Gerade deshalb beunruhigt mich der aufgezeigte Trend sehr, dies umso mehr - und das ist nun das Entscheidende -, als genügend Personal mit fachlicher Eignung, ich spreche von den psychologischen Psychotherapeutinnen und Psychotherapeuten im Inland, also bei uns, zur Verfügung steht. Für mich hat die ganze Situation eine zusätzliche politische Komponente: Die bisherige Lösung, Fachkräfte aus dem Ausland zu rekrutieren, ist nach der Annahme der Masseneinwanderungs-Initiative aus meiner Sicht keine valable Option mehr.
Erfreulich ist, dass der Bundesrat in seiner Antwort den politischen Willen zur Förderung des inländischen Nachwuchses bekräftigt. Dem ist unter allen Umständen Rechnung zu tragen. Für mich heisst dies konkret, dass wir politisch keine Inländerbenachteiligung zulassen dürfen. In Bezug auf die Psychotherapie liesse sich die Versorgung mit inländischen Fachkräften schon heute sicherstellen, indem über eine [PAGE 558] Verordnungsänderung psychologische Psychotherapie im Anordnungsmodell ermöglicht und so auf bestehende Fachkräfte zurückgegriffen würde. Dieses Arbeitskräftepotenzial in der Schweiz muss und kann besser ausgeschöpft werden. Ich bin gespannt, ob Sie, Herr Gesundheitsminister, zu diesem Punkt - also Rekrutierung der Fachkräfte aus dem Ausland versus Ausschöpfung des Arbeitskräftepotenzials in unserem Land - noch etwas sagen werden.
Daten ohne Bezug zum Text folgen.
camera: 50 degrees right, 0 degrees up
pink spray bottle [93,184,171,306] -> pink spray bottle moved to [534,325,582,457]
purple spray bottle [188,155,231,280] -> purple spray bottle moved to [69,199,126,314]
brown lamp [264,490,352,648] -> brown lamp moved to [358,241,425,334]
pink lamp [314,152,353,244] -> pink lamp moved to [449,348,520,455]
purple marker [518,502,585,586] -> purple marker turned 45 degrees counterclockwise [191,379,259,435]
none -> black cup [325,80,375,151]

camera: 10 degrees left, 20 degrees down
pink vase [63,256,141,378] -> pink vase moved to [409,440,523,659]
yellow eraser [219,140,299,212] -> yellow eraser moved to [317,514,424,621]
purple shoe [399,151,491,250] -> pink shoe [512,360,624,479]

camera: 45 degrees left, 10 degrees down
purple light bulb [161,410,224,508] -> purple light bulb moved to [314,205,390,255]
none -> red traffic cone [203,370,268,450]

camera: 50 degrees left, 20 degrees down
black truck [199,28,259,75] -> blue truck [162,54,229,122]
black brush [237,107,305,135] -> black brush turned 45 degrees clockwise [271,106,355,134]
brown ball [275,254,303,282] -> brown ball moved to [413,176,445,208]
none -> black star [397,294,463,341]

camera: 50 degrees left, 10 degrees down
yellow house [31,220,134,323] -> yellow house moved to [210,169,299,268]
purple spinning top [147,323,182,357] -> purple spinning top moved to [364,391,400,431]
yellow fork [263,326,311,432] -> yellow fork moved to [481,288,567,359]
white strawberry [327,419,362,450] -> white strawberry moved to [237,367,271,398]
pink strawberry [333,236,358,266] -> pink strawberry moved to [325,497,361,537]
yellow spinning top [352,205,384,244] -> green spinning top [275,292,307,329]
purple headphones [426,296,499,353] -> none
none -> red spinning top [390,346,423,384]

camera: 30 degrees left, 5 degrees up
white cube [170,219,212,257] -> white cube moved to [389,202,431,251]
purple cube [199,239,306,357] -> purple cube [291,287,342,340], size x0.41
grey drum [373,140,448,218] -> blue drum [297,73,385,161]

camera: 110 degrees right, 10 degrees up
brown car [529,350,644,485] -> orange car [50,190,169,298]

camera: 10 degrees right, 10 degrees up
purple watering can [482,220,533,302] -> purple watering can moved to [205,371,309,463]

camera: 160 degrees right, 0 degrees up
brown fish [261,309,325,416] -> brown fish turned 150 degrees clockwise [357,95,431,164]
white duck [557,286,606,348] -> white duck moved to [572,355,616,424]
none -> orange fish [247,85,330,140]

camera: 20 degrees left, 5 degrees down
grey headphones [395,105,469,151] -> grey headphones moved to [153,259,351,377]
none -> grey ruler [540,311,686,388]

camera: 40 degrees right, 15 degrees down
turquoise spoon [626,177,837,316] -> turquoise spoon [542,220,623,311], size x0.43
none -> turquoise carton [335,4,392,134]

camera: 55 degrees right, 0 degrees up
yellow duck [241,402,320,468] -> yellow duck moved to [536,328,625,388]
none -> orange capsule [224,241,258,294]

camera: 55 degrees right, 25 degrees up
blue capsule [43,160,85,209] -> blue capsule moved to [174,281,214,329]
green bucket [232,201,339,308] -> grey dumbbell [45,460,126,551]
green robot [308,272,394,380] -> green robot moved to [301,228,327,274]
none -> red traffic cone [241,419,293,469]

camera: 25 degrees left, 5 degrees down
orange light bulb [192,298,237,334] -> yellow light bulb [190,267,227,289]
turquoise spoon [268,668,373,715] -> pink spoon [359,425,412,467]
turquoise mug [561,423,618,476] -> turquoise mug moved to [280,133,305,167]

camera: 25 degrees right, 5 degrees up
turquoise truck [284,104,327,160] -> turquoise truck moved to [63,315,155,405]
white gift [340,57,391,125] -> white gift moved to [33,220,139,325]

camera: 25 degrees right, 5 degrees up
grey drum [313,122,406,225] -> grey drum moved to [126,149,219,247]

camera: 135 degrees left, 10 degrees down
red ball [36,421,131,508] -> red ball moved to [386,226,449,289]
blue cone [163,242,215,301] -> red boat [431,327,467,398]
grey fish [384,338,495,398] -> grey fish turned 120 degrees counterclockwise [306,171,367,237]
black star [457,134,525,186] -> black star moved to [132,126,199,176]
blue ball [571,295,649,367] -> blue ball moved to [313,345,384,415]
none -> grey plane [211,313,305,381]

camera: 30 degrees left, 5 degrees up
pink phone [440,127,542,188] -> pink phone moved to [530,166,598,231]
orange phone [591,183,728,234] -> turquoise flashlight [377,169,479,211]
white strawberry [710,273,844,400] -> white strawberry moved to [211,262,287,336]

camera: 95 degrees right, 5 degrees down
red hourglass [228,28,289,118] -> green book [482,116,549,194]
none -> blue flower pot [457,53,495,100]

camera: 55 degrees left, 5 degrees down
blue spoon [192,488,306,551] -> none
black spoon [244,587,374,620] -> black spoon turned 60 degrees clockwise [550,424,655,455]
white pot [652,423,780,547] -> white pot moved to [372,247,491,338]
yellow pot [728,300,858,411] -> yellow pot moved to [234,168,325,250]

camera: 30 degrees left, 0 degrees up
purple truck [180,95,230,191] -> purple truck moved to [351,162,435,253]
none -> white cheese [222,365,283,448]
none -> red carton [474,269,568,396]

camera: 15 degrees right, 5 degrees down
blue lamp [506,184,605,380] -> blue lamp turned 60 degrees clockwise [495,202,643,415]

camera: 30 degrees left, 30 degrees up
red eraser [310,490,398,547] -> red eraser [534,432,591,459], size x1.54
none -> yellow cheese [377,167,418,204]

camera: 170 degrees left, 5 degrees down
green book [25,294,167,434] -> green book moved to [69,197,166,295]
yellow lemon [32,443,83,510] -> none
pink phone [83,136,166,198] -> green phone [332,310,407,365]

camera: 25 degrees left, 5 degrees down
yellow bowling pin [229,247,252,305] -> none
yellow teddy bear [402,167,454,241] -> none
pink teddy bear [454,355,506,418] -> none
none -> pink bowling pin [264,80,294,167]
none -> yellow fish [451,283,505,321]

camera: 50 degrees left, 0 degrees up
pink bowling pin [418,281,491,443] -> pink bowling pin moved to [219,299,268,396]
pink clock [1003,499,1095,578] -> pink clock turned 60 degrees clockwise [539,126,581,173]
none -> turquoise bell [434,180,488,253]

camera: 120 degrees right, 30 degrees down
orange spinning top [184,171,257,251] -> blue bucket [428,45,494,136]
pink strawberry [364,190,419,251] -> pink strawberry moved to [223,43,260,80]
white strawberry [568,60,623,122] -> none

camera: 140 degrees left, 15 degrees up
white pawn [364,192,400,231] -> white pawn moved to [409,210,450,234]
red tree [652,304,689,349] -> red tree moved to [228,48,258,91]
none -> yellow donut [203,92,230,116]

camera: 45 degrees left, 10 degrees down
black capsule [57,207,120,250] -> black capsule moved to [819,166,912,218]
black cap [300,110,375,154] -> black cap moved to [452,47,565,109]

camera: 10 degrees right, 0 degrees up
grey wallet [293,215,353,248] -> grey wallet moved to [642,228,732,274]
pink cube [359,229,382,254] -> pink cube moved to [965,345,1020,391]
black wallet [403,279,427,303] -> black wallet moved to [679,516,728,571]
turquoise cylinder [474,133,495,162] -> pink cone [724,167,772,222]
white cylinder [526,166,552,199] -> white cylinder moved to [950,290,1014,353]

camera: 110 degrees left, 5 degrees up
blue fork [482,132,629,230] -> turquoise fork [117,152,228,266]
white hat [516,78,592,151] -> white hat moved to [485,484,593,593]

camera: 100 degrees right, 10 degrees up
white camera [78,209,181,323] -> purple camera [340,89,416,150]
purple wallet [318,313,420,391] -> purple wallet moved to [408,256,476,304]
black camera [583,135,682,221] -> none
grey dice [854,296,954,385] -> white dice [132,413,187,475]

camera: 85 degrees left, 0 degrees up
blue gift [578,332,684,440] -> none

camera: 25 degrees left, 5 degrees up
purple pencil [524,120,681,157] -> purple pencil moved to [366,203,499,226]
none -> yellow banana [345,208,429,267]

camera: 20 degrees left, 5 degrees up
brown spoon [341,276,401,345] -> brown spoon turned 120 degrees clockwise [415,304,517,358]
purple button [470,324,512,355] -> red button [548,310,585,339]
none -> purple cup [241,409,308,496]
Zweitens: Die vierte und letzte Frage in meiner Interpellation lautete: "Wie kann sichergestellt werden, dass der Systemwechsel kostenneutral erfolgt?" Darüber schweigt sich der Bundesrat in seiner Antwort aus. Es heisst zwar, dass man Lösungen suche, die eine nachweisbare Verbesserung der Versorgung brächten und gleichzeitig das Ausgabenniveau der obligatorischen Krankenpflegeversicherung nicht ungebührlich belasten würden. Herr Gesundheitsminister, aus meiner Sicht tönt Kostenneutralität anders. Ich bin Ihnen deshalb dankbar, wenn Sie sich dazu noch deutlicher äussern.